Currently there are two protocols: one for "iterator functions" and one for threads. Threads are fine, I think; it's the iterator function protocol that's.. hmmm.
It's borrowed from Lua, and like many things in Lua it's designed to be lightweight and not impose a lot of structure. It does a good job of letting you iterate over simple things without much overhead (by not having to allocate closures to iterate over simple list-like things), but the problem with it is that it's.. not very intuitive. Pretty much everyone who's used Croc on any large scale has asked me just how the hell to write an iterator. Even I have to really think about it when I write one.
Iterator functions also have one major shortcoming: when the first index is null, iteration ends. This works fine for tables, which is what Lua designed it for, but it limits general-purpose use of iterator functions. What if you want to iterate over the rows of a database query, where the first column is nullable? What if you have a map container that DOES allow null as a key? What if you zip over two arrays, the first of which contains nulls? In all of these cases, you have to either put a dummy index at the beginning (which makes the interface less intuitive and increases cognitive load), or you have to use thread iterators (which are overkill for a lot of use cases).
Thread iterators are really simple to write and use, and use out-of-band signaling to end the loop (when the thread dies), but they're pretty heavyweight. They're great for when you want to do a lot of processing and abstract it all behind a foreach loop, but you wouldn't want to invoke one to iterate over an array or table. So there's still a definite use case for lightweight iteration, it's just.. how do you redesign it to be more straightforward?
An important question is: how bad is it, really, to have to allocate something on the heap to perform an iteration? I don't want to discount a solution JUST because it might force you to allocate something at the beginning of each foreach loop. Of the built-in and stdlib types, really the only ones that DON'T need to allocate any state are the ones that are suuuuuuper simple list-like objects: arrays, memblocks, StringBuffers, Vectors, Regexps. Just about everything else (including tables and even strings, due to the difference between codepoint and byte offsets) requires at least a little more state than what the iterator function protocol gives you -- which is just "the object being iterated" and "the index of the last iteration". So it seems that allocating state to do iteration will be the rule rather than the exception, and maybe that isn't such a big problem.
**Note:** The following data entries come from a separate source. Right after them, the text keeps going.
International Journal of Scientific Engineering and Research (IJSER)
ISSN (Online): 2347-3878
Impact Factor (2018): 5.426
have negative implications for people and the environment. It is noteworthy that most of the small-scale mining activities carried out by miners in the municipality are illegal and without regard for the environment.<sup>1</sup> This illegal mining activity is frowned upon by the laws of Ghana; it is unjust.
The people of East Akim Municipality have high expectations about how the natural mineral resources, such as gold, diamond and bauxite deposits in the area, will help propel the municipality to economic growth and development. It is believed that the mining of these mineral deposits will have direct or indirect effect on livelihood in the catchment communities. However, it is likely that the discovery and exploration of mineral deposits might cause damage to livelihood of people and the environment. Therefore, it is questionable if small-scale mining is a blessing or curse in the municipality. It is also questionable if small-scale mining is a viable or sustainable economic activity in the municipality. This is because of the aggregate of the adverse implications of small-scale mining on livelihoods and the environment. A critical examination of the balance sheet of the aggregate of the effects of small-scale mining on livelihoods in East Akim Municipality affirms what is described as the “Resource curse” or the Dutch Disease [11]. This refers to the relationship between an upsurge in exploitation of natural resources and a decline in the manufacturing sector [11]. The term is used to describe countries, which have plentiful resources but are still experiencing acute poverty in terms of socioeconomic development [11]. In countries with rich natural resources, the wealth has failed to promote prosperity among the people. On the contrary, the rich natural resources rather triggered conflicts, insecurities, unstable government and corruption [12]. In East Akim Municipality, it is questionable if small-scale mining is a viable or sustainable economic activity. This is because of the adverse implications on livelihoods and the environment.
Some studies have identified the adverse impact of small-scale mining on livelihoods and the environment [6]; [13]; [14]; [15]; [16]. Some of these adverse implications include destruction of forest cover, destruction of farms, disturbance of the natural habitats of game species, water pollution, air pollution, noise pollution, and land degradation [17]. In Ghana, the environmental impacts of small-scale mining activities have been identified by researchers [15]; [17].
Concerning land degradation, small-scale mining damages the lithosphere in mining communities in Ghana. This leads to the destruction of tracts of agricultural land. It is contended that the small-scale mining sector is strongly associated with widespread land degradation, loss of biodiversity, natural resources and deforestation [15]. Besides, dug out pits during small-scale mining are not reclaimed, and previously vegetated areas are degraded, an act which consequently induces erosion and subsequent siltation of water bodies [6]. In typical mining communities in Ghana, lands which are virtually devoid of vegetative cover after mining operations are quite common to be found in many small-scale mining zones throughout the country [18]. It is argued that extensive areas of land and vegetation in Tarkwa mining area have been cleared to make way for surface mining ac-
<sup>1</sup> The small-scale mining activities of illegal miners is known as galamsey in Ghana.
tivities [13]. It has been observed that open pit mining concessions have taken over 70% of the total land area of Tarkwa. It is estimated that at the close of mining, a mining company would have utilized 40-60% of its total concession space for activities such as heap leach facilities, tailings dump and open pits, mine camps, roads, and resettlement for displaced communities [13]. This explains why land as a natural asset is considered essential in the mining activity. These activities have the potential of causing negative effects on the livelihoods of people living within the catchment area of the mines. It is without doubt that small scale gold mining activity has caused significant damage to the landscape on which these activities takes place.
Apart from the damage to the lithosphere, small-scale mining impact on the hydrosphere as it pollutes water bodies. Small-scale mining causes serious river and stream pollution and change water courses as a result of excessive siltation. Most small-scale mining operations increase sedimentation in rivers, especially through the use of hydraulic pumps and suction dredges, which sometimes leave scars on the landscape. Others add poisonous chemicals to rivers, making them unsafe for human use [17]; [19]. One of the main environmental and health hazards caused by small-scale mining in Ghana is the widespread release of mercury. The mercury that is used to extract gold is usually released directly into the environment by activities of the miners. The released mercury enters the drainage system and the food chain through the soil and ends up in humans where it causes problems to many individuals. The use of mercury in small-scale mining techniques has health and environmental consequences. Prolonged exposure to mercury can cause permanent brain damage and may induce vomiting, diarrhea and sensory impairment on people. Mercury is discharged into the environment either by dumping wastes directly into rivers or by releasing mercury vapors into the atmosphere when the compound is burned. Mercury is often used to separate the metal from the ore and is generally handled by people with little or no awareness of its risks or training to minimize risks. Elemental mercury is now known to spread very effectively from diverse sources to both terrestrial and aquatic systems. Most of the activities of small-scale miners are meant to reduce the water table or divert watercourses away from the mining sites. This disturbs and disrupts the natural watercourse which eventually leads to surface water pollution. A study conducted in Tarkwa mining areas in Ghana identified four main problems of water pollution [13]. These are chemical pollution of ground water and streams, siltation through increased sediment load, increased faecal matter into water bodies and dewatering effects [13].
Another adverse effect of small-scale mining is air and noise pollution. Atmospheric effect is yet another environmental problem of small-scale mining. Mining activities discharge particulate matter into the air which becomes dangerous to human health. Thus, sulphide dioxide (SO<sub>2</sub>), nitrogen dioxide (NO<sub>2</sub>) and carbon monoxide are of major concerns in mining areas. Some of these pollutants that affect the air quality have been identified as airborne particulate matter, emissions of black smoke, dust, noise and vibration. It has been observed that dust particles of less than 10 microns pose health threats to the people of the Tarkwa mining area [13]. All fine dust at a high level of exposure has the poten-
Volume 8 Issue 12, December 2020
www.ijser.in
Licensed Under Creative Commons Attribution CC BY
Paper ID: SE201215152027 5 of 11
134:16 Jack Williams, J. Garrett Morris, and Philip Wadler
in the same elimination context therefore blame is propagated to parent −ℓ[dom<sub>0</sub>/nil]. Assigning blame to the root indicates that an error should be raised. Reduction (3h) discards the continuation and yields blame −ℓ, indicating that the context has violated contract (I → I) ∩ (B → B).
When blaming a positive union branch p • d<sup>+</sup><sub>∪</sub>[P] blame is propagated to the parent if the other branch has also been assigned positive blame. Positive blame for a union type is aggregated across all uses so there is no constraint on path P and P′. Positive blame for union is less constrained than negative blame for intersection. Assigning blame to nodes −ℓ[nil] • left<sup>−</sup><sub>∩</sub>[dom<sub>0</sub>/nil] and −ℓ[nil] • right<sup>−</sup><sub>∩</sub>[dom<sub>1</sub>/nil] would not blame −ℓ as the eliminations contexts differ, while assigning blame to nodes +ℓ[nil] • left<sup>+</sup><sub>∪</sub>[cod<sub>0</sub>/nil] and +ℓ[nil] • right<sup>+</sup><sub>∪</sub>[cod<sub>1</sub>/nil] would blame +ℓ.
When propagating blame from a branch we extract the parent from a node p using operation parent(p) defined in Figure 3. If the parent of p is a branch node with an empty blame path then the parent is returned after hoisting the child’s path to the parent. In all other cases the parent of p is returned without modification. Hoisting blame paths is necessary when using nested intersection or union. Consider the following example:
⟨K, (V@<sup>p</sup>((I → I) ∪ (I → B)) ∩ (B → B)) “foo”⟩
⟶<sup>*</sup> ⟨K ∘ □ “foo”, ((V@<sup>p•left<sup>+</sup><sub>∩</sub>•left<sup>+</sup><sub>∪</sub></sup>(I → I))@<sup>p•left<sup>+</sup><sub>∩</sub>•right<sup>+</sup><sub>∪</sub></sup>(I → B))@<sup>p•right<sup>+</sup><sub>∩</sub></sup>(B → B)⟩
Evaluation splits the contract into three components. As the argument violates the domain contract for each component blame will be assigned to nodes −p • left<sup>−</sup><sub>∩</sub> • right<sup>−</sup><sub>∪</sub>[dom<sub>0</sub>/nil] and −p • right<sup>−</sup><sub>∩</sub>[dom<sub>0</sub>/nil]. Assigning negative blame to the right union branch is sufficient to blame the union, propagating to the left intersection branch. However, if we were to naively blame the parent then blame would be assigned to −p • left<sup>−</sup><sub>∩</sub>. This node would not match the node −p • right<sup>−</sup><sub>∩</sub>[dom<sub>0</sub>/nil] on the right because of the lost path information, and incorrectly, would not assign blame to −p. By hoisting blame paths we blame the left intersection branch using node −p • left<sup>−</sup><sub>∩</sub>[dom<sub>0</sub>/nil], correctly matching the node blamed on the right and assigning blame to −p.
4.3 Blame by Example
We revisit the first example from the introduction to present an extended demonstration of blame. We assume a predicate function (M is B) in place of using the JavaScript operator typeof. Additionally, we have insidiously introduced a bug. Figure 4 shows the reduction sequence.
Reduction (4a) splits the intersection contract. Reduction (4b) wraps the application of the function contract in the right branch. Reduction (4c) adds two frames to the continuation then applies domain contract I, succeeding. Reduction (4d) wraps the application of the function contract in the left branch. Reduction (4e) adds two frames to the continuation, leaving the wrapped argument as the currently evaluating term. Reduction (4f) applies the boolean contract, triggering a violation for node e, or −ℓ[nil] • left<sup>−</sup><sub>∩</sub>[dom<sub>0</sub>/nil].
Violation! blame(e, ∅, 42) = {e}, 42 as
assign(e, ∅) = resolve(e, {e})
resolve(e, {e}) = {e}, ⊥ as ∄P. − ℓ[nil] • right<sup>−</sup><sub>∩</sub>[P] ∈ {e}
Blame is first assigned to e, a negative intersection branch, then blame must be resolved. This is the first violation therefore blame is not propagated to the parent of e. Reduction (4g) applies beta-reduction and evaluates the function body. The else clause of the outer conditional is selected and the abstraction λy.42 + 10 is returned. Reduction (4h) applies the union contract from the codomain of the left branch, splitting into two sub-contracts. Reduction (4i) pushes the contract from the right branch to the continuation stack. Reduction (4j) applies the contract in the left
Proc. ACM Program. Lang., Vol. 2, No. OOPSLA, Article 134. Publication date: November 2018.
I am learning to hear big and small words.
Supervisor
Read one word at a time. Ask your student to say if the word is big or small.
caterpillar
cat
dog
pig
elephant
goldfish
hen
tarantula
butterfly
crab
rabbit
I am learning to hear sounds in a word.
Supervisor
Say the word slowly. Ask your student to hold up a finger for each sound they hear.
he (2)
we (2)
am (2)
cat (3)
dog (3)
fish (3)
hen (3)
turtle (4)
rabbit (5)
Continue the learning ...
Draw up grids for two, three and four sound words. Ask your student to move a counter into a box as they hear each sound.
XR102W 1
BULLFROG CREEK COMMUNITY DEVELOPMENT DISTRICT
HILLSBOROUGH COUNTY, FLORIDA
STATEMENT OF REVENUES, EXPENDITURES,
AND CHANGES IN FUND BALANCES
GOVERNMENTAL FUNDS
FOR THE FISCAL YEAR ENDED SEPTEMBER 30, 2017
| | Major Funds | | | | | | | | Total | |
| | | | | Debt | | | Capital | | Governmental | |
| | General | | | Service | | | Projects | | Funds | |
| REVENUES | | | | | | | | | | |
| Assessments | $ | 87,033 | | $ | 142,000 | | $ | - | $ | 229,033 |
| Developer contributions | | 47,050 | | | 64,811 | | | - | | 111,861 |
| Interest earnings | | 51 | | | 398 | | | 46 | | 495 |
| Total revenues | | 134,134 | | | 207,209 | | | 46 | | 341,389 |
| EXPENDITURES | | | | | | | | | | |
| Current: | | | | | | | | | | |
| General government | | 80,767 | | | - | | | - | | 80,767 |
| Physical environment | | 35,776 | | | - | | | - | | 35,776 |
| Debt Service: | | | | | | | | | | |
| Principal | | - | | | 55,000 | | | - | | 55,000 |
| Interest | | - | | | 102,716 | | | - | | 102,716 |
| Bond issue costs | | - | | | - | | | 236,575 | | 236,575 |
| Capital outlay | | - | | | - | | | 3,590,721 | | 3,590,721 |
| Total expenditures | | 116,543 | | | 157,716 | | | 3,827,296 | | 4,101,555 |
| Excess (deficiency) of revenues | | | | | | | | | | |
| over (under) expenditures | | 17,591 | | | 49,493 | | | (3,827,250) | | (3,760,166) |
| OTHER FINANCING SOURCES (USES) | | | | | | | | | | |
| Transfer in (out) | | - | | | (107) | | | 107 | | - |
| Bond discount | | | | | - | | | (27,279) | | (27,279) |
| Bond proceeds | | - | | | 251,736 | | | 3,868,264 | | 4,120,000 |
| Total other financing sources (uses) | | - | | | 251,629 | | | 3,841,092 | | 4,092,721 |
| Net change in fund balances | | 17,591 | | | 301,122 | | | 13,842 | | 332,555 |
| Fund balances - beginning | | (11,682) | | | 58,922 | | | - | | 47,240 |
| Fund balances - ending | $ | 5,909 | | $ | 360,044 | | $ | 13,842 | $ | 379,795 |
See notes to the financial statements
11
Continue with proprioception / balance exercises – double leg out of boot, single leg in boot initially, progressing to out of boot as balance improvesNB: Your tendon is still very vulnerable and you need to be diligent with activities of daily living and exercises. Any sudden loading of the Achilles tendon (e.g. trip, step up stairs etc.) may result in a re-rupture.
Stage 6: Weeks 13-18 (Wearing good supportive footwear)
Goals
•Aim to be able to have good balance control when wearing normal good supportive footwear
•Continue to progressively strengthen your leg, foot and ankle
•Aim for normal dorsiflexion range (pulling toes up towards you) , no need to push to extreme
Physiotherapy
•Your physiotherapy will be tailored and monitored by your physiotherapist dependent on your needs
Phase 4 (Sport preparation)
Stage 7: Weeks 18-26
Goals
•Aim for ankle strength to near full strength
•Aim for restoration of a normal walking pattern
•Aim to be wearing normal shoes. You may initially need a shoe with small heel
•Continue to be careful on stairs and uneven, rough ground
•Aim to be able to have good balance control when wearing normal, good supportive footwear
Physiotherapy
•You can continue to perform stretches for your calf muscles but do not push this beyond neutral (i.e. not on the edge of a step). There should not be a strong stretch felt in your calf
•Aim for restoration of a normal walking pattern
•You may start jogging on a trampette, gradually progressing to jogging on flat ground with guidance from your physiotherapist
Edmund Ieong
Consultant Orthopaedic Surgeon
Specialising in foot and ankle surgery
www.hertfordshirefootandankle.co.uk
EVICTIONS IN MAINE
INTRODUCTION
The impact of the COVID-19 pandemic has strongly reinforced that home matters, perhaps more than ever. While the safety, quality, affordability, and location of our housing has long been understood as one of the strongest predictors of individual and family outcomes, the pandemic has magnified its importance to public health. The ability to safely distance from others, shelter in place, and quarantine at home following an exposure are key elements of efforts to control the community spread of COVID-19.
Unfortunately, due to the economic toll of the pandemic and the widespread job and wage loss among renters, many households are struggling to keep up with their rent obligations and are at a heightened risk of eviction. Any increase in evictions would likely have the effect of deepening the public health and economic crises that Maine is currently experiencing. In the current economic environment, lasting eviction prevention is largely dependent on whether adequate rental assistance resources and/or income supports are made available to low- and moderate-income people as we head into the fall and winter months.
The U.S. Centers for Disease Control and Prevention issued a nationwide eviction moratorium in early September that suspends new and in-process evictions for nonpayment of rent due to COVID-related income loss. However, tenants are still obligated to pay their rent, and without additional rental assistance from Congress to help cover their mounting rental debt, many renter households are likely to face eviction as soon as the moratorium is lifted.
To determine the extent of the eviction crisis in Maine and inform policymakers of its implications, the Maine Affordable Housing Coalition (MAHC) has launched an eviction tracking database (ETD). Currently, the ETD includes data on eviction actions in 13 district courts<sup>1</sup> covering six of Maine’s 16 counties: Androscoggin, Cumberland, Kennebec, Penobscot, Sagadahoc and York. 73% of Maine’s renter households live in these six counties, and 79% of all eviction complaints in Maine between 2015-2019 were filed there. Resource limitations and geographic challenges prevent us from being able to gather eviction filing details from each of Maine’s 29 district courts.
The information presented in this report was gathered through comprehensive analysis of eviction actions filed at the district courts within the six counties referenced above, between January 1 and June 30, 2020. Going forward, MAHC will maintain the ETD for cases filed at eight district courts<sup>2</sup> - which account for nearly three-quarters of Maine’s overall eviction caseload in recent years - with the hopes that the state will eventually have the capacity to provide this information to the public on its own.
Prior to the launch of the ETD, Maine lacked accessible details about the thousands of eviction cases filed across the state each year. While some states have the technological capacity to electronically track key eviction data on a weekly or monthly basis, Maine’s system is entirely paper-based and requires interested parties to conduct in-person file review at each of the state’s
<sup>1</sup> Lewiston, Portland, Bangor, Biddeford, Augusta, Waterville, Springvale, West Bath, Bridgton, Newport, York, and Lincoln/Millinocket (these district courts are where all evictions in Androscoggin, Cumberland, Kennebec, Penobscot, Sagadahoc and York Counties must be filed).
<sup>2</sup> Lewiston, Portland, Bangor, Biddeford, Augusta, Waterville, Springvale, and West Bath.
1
So let's see what other languages have done to solve this.
Iterator objects
Like in Java. It's a small object, usually only with a couple methods like "hasNext" and "next", and maybe a "remove". While this interface is simple, it's a little more heavyweight than I'd like. You have to make a class, separate from the object it belongs to (or perhaps use a table?), and this class has a LOT of boilerplate. You might even have to create two different classes, one for "removable" iterator and one read-only one, because forcing EVERY iteration to allow removing is inefficient. One iterator object consists of the class instance AND a namespace to hold its fields, and a namespace has a blob of memory; that's three memory allocations for one iteration. Ehhhhh, don't think so.
Inversion of control
Like D. The foreach loop's body becomes a closure that's passed to the object's opApply method. It's a clever solution and makes iterators easy to write, but has a major problem unique to Croc: seamlessly returning multiple values from inside the loop becomes very tricky. You have to somehow save an arbitrary number of results, return THROUGH the opApply metamethod, and then return the results that you saved. I can't think of any way to do this short of introducing extra opcodes/complexity in the interpreter and/or allocating all the return values on the heap, somehow. Also, debugging/stepping through inside-out foreach loops is, in my experience, rather annoying B| Not to mention the extra entries in exception tracebacks due to it.
Generator functions
Like in Squirrel. These are a form of restricted thread, and like threads, they allow you to yield some values while saving the state of the generator, and then the generator can be resumed to get the next values. Unlike a thread, a generator can only yield from the top-level function; this means that the stack space that it needs to store between yields is constant and can be allocated in a single blob along with a generator function object. This also means that a new type would have to be introduced. Generator functions give you a lot of the ease of using threads (or inversion of control), but without the overhead; in fact, if generators were available, many thread iterators could probably just be turned into generators instead. The downside of generator functions is increased complexity in the interpreter. Now there's ANOTHER callable type to deal with; the interpreter has to keep track of whether or not it's inside a generator; things work differently inside generators.. blah blah blah. It's a good bit of work, but it IS an attractive solution.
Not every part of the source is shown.